Dear Precious Beings,
I have gone on many pilgrimages and retreats, including religious and secular ones. I have attended pilgrimages and retreats in Ireland, Spain, Portugal, Germany, Italy, Serbia, Australia, Canada, and America. These pilgrimages and retreats included Christian, Buddhist, Goddess, and non-denominational events and times, undertaking walking, mindful eating, meditation, silence, chant, dance, prayer, ritual and more.
I have realised and learned that pilgrimage and retreat, no matter where or when, has certain distinct qualities to it. Whether we like it or not, this COVID-19 pandemic has sent us all on a pilgrimage, on a retreat. I asked myself – what is my approach to this crisis? My therapeutic background challenges me to reflect on and explore my attitude to situations that arise in my life and I wrote in my journal that “this time could be the most powerful journey, pilgrimage and retreat yet”.
There are certain qualities to the experience of a pilgrimage or retreat. Time spent on pilgrimage and retreat is meant to intrude on our current reality and expand how we see the world. As we grow and mature our small worldview must dissolve. How we have been living will not really make sense anymore. It means we cannot remain as we were. Like the tight bud being pushed towards an opening, we are invited to unfold and blossom too. This is how we know that growth is happening. COVID-19 has forced us into a new arena, it has burst our bubble, challenged our worldviews, and surely will change how we see our relationships, our circumstances, and our life purpose.
Any change in our lives, forced or by choice, involves uncertainty, grief, anxiety, excitement, and anticipation. We resist change, wanting to cling to the familiar, even if we know it is not in alignment with our highest good and wellness. I find myself at times craving for the ‘known and predictable, even some of the old ways from childhood and years ago’. This is normal, as we transition any changing circumstances.
Any new practice brings with it a need for repetition and time for adjustment. In resisting change, we often justify our resistance by the stories we tell ourselves and others. Committing to a pilgrimage or a retreat will bring up the old resistances and stories and we must choose to merge with them or meet them and work with transmuting them.
In facing these challenges, we can find influences and strength, come to know ourselves at a deeper level, meet our inner resources, unearth power and faith that may have been dormant. In meeting these tests, we grow on all levels of being. Perhaps now, amid COVID-19, we are all realizing that we are more resilient than we thought, more creative, and able to rise each day and meet life as it is presented to us, at least most of the time.

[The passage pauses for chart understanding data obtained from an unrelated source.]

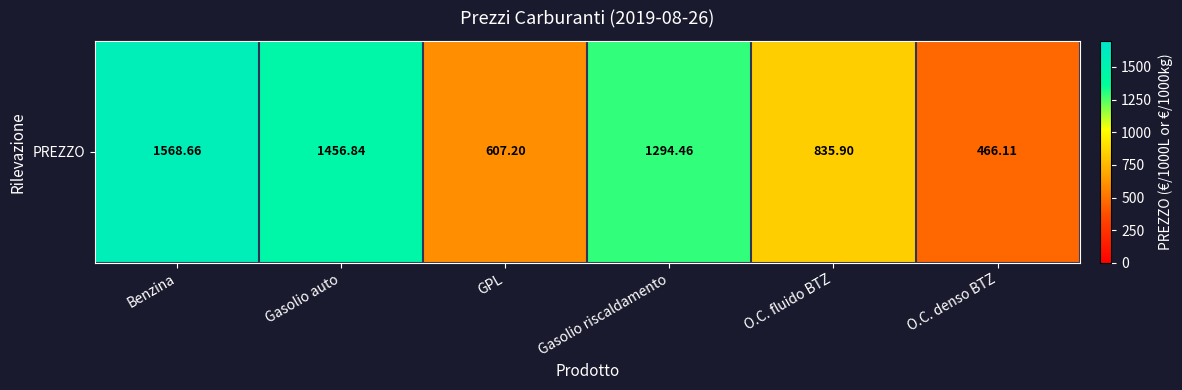

Which has a higher value, Gasolio riscaldamento or O.C. fluido BTZ?

Gasolio riscaldamento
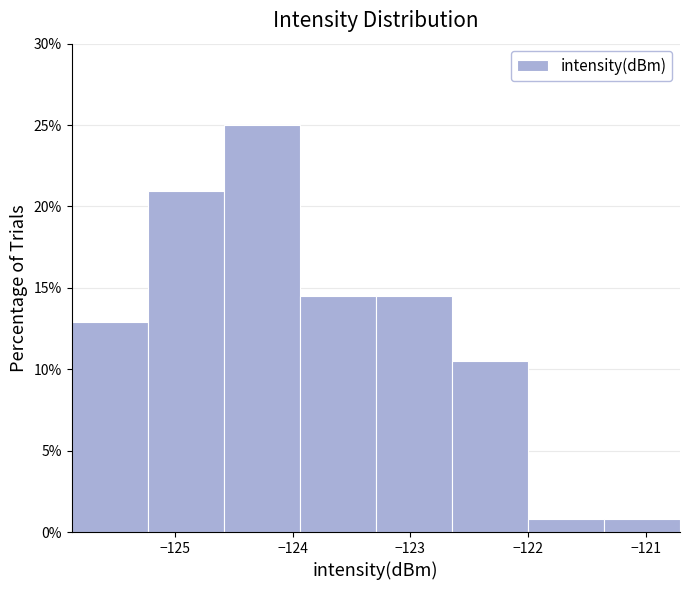

Reading left to right, transcribe this chart: for each bar, give the range it covers on the x-axis and its height. Neither the bar edges nor the heights are printed on the chart, so give them approximately, as read against the axes.

-125.9 to -125.2: 13.0
-125.2 to -124.6: 21.0
-124.6 to -123.9: 25.0
-123.9 to -123.3: 14.5
-123.3 to -122.6: 14.5
-122.6 to -122.0: 10.5
-122.0 to -121.4: 1.0
-121.4 to -120.7: 1.0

We are eventually challenged to come to a place where we are required to take responsibility for our attitude and belief, for our behaviour and ultimately our wellbeing and the wellbeing of others. We often cannot control life circumstances or this global disease, however, we are free to choose how we respond to it.
Time spent on pilgrimage or on retreat can set us free. This boundary of time and reflection can provide space to detach, to explore and to decide how we want to live our lives, what is important to us and why. Why not approach this time offered to us, during this COVID pandemic and the challenges being presented to us, as a pilgrimage, a journey, a retreat? Let us truly unravel our freedom, take personal responsibility, and be amazed by our capabilities and potency?